> Text block:
Workflow patterns

Write different types of workflow patterns

Dapr Workflows simplify complex, stateful coordination requirements in microservice architectures. The following sections describe several application patterns that can benefit from Dapr Workflows.

Task chaining

In the task chaining pattern, multiple steps in a workflow are run in succession, and the output of one step may be passed as the input to the next step. Task chaining workflows typically involve creating a sequence of operations that need to be performed on some data, such as filtering, transforming, and reducing.

In some cases, the steps of the workflow may need to be orchestrated across multiple microservices. For increased reliability and scalability, you’re also likely to use queues to trigger the various steps.

Diagram showing how the task chaining workflow pattern works

While the pattern is simple, there are many complexities hidden in the implementation. For example:

  • What happens if one of the microservices are unavailable for an extended period of time?
  • Can failed steps be automatically retried?
  • If not, how do you facilitate the rollback of previously completed steps, if applicable?
  • Implementation details aside, is there a way to visualize the workflow so that other engineers can understand what it does and how it works?

Dapr Workflow solves these complexities by allowing you to implement the task chaining pattern concisely as a simple function in the programming language of your choice, as shown in the following example.

  1. // Expotential backoff retry policy that survives long outages
  2. var retryPolicy = TaskOptions.FromRetryPolicy(new RetryPolicy(
  3. maxNumberOfAttempts: 10,
  4. firstRetryInterval: TimeSpan.FromMinutes(1),
  5. backoffCoefficient: 2.0,
  6. maxRetryInterval: TimeSpan.FromHours(1)));
  7. // Task failures are surfaced as ordinary .NET exceptions
  8. try
  9. {
  10. var result1 = await context.CallActivityAsync<string>("Step1", wfInput, retryPolicy);
  11. var result2 = await context.CallActivityAsync<byte[]>("Step2", result1, retryPolicy);
  12. var result3 = await context.CallActivityAsync<long[]>("Step3", result2, retryPolicy);
  13. var result4 = await context.CallActivityAsync<Guid[]>("Step4", result3, retryPolicy);
  14. return string.Join(", ", result4);
  15. }
  16. catch (TaskFailedException)
  17. {
  18. // Retries expired - apply custom compensation logic
  19. await context.CallActivityAsync<long[]>("MyCompensation", options: retryPolicy);
  20. throw;
  21. }

Note

In the example above, "Step1", "Step2", "MyCompensation", etc. represent workflow activities, which are functions in your code that actually implement the steps of the workflow. For brevity, these activity implementations are left out of this example.

As you can see, the workflow is expressed as a simple series of statements in the programming language of your choice. This allows any engineer in the organization to quickly understand the end-to-end flow without necessarily needing to understand the end-to-end system architecture.

Behind the scenes, the Dapr Workflow runtime:

  • Takes care of executing the workflow and ensuring that it runs to completion.
  • Saves progress automatically.
  • Automatically resumes the workflow from the last completed step if the workflow process itself fails for any reason.
  • Enables error handling to be expressed naturally in your target programming language, allowing you to implement compensation logic easily.

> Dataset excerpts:
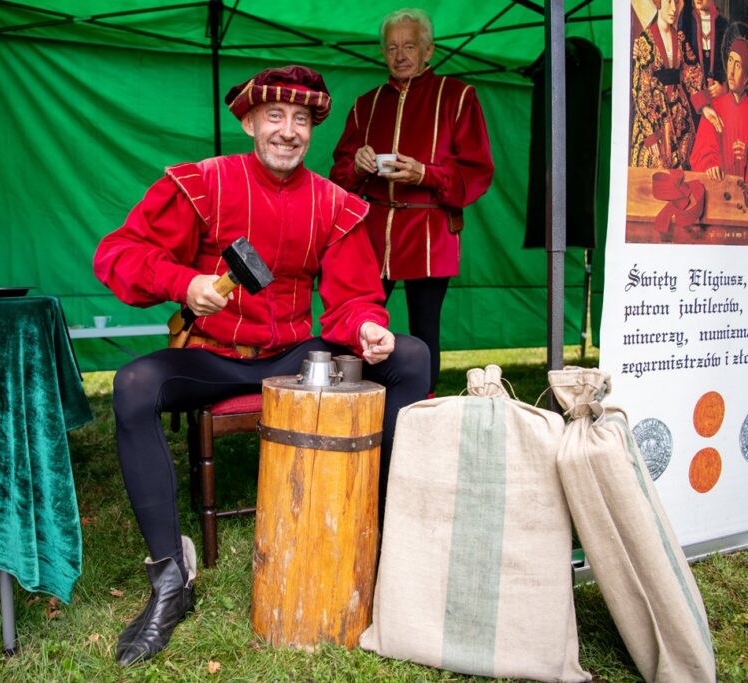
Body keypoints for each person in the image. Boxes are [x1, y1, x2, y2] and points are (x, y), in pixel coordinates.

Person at [93, 64, 429, 665]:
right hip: (213, 358)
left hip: (296, 356)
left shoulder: (335, 203)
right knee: (133, 383)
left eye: (301, 120)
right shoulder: (201, 183)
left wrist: (369, 328)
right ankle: (171, 576)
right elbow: (117, 255)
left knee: (410, 354)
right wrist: (184, 281)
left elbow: (352, 300)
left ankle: (382, 539)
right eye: (274, 116)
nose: (288, 131)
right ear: (249, 121)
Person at [329, 8, 493, 396]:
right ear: (383, 53)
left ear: (428, 51)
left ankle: (424, 405)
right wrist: (358, 165)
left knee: (424, 327)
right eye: (391, 47)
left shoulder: (458, 96)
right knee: (359, 317)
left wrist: (425, 174)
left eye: (409, 46)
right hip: (372, 232)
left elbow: (477, 170)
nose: (400, 55)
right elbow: (338, 175)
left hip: (429, 232)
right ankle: (354, 397)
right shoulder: (365, 105)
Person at [689, 37, 748, 182]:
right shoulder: (713, 109)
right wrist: (710, 164)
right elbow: (700, 154)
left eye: (737, 65)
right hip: (719, 191)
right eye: (730, 61)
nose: (730, 72)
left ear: (746, 78)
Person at [630, 0, 706, 169]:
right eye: (669, 2)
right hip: (654, 116)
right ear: (658, 3)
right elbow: (641, 90)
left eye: (678, 3)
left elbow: (692, 70)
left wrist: (704, 106)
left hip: (679, 114)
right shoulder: (645, 40)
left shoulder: (679, 38)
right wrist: (650, 136)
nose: (674, 9)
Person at [680, 0, 729, 114]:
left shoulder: (723, 24)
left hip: (718, 100)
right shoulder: (686, 22)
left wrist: (725, 88)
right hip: (691, 99)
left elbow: (733, 64)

> Task list:
- a) Repeat word for word the part of the workflow patterns text starting with "Behind the scenes, the" and going on through "compensation logic easily.".
- b) According to the workflow patterns text, what does the Dapr Workflow runtime do if the workflow process itself fails for any reason?
These lines have nothing to do with the workflow patterns text.

> Outputs by task:
- a)
Behind the scenes, the Dapr Workflow runtime:

  • Takes care of executing the workflow and ensuring that it runs to completion.
  • Saves progress automatically.
  • Automatically resumes the workflow from the last completed step if the workflow process itself fails for any reason.
  • Enables error handling to be expressed naturally in your target programming language, allowing you to implement compensation logic easily.

- b) It automatically resumes the workflow from the last completed step.